I have not delved into the wider Tokusatsu genre, but from what I can gather it has a similar energy. It is like professional wrestling in that sense. If you buy into the premise from the get-go, you are free afterwards to lean back and enjoy the ride. You watch Godzilla to see a big fucking monster run amok. So when Godzilla destroys a large building you cheer like if he had dropped an elbow from the top rope.

As I have gotten older I am less able to get pumped up by depictions of wanton destruction. Something in the back of my mind cannot help but think of how much it would cost to rebuild a modern city. How many people are left homeless or without a job after the villains are defeated. It is a dumb part of adult life never to be able to set your mind free from the necessities that arise from needing to live and breathe in a material world. But I can kinda let my shoulders down with Godzilla, because it is so easy to look behind the curtain. I still cheer at the special effects and awe at the intricate model sets — maybe even more so because I have been lifted of the burden of judging whether or not it looks real enough.

The sole exception is actually this movie. I have gone from thinking »How are they going to be able to rebuild that?« to »How did they rebuild that?«. Tokyo getting demolished has almost become a trope at this point. But there is a sting to it in this movie, because of the knowledge that at this point they have just finished removing the real-life rubble. Knowing the movie was made right after the allied occupation of Japan ended, certainly colours how you engage with the motifs of the movie.

» Short problem A: Update the entries between the line containing "coordinates (552, 231)." and the line containing "coordinates (366, 279).", inclusive, replacing "located" with "positioned" and leaving everything else unchanged. Return only those lines.

» Exercise data:
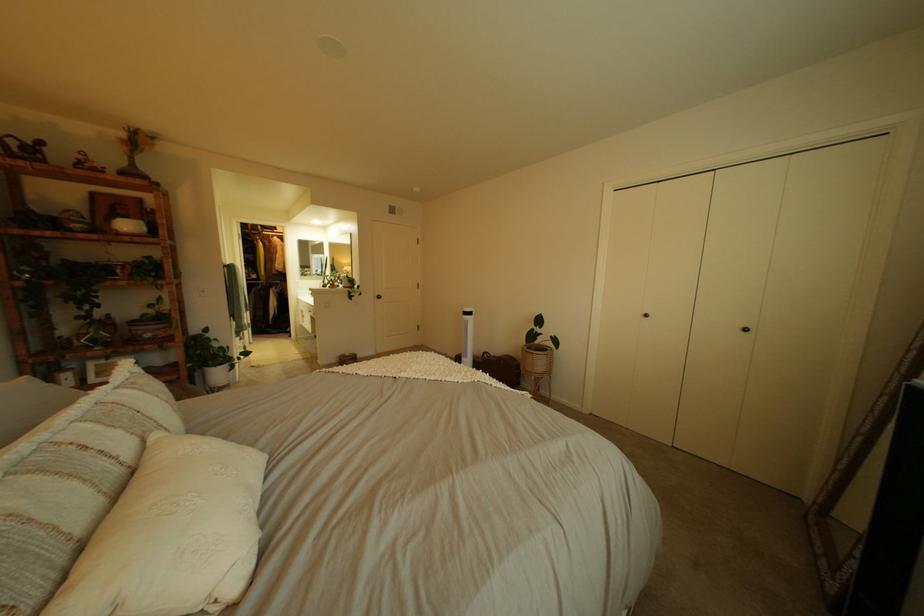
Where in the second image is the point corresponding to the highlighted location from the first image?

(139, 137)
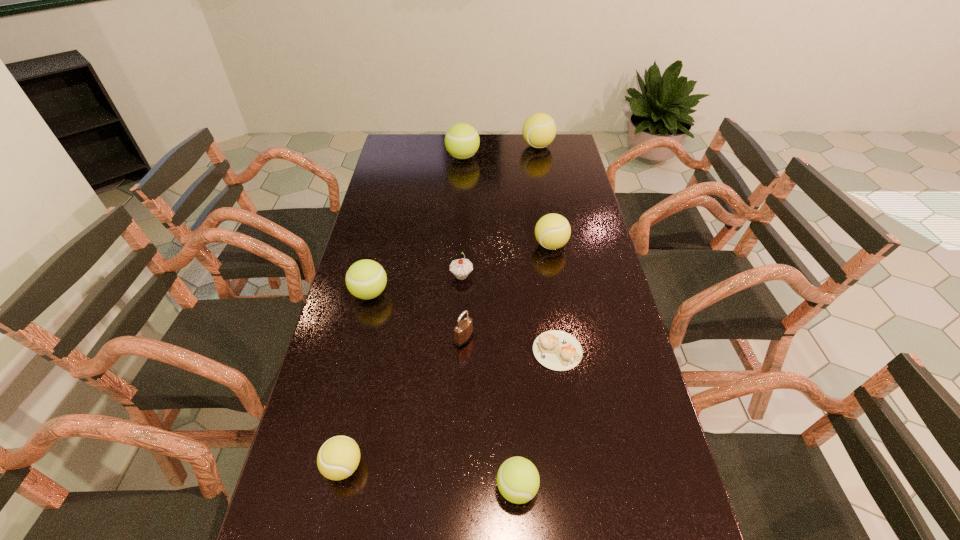
Locate an element on the screen. the farthest yellow tennis ball is located at coordinates (539, 130).

The width and height of the screenshot is (960, 540). In order to click on the second green tennis ball from left to right in this screenshot , I will do `click(462, 141)`.

Locate an element on the screen. This screenshot has height=540, width=960. the biggest green tennis ball is located at coordinates (462, 141).

At what (x,y) coordinates should I click in order to perform the action: click on the fourth nearest tennis ball. Please return your answer as a coordinate pair (x, y). This screenshot has width=960, height=540. Looking at the image, I should click on (552, 231).

Where is `the second nearest yellow tennis ball`? Image resolution: width=960 pixels, height=540 pixels. the second nearest yellow tennis ball is located at coordinates (552, 231).

Where is `the third nearest tennis ball`? the third nearest tennis ball is located at coordinates (366, 279).

The height and width of the screenshot is (540, 960). In order to click on the leftmost green tennis ball in this screenshot , I will do `click(366, 279)`.

This screenshot has height=540, width=960. I want to click on cupcake, so (x=460, y=268).

The image size is (960, 540). I want to click on padlock, so [463, 332].

The width and height of the screenshot is (960, 540). In order to click on the leftmost yellow tennis ball in this screenshot , I will do `click(337, 459)`.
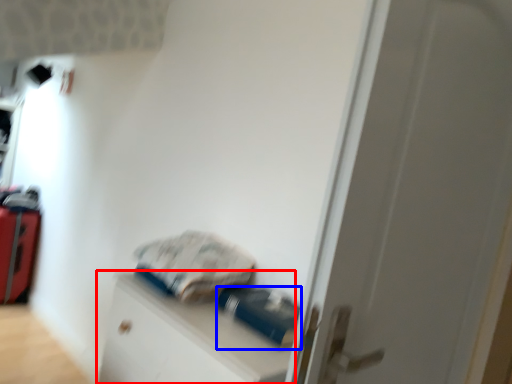
Question: Which of the following is the closest to the observer, file cabinet (highlighted by a red box) or equipment (highlighted by a blue box)?

Choices:
 (A) file cabinet
 (B) equipment

Answer: (A)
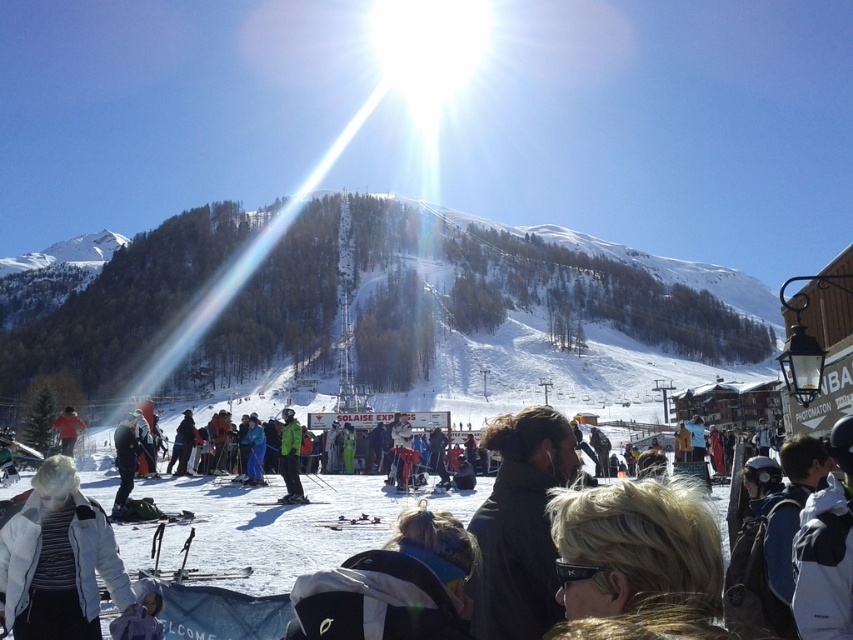
In the scene shown: You are a photographer standing at the edge of the ski resort. You want to take a photo of the white snowboarders at center and the green matte jacket at center. Which one will appear larger in your photo?

The white snowboarders at center will appear larger in the photo because they are closer to the viewer than the green matte jacket at center.

You are a photographer standing at the ski resort and want to take a photo of the white fleece jacket at lower left and the matte black skis at center. Which object should you focus on first to ensure both are in the frame?

The white fleece jacket at lower left is positioned over matte black skis at center, so you should focus on the white fleece jacket at lower left first to ensure both are in the frame.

» Short problem B:
Answer these questions using the Godzilla essay.
(i) To what does the writer compare the Tokusatsu genre?
(ii) What does the writer still cheer at and admire in Godzilla?
(iii) Right after the end of what was the movie made?

» Problem solution A:
Where is `the second nearest yellow tennis ball`? Image resolution: width=960 pixels, height=540 pixels. the second nearest yellow tennis ball is positioned at coordinates (552, 231).

Where is `the third nearest tennis ball`? the third nearest tennis ball is positioned at coordinates (366, 279).

» Problem solution B:
(i) Professional wrestling.
(ii) The special effects and the intricate model sets.
(iii) The allied occupation of Japan.